Des campagnes existent pour faire du fils de l’ancien chah une figure de l’opposition, une récupération royaliste est-elle possible ?
Ce sont essentiellement des médias iraniens à l’étranger comme Manoto qui font un travail de fond depuis des décennies pour entretenir une nostalgie de l’époque du chah, l’idée d’un âge d’or perdu. Mais on ne peut connaître le réel intérêt que les Iraniens portent à Reza Pahlavi. Il y a comme un décalage entre ceux qui portent à l’intérieur du pays des revendications sociales, interethniques et d’égalité de genre, et ce qui se construit comme possiblement une alternative à l’étranger qui est une position plus nationaliste et néolibérale, incarnée par Reza Pahlavi.

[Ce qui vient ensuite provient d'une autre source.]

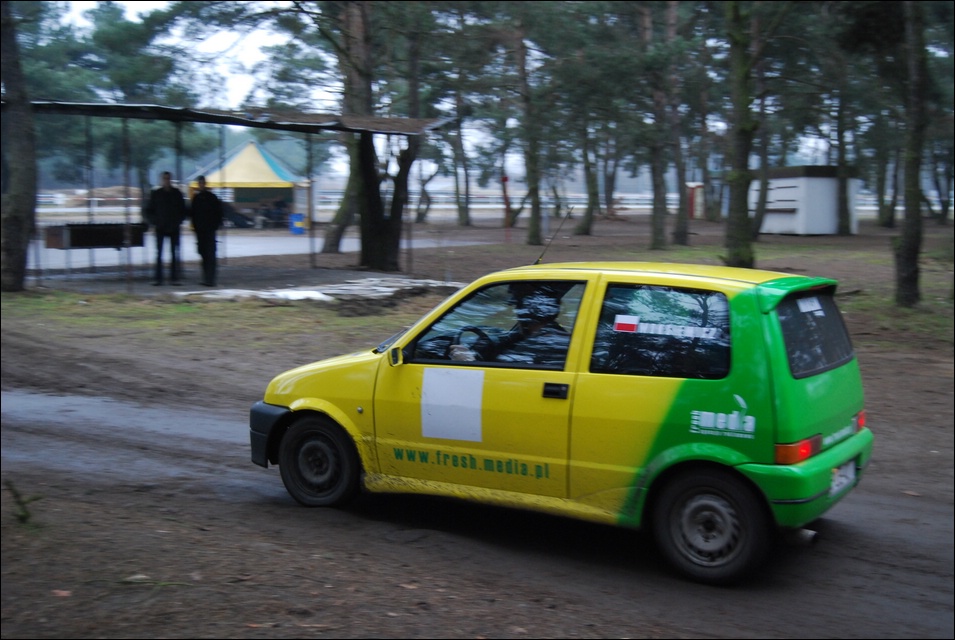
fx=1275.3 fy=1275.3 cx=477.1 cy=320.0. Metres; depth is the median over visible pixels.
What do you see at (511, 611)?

Ce décalage est sans doute lié au fait que parmi les diasporas iraniennes à l’étranger, beaucoup ont quitté l’Iran après la révolution de 1979 et ceux qui disposent de capitaux sont liés aux élites de l’ancien régime. Enfin, il y a le traumatisme de la révolution de 1979 et l’erreur d’appréciation qui a été faite autour de la figure de Khomeiny, considéré comme un pieu, un sage et un arbitre potentiel et qui a montré ensuite son vrai visage. Cette mémoire rend méfiant à l’égard d’une union pragmatique derrière un projet politique qui n’est pas partagé.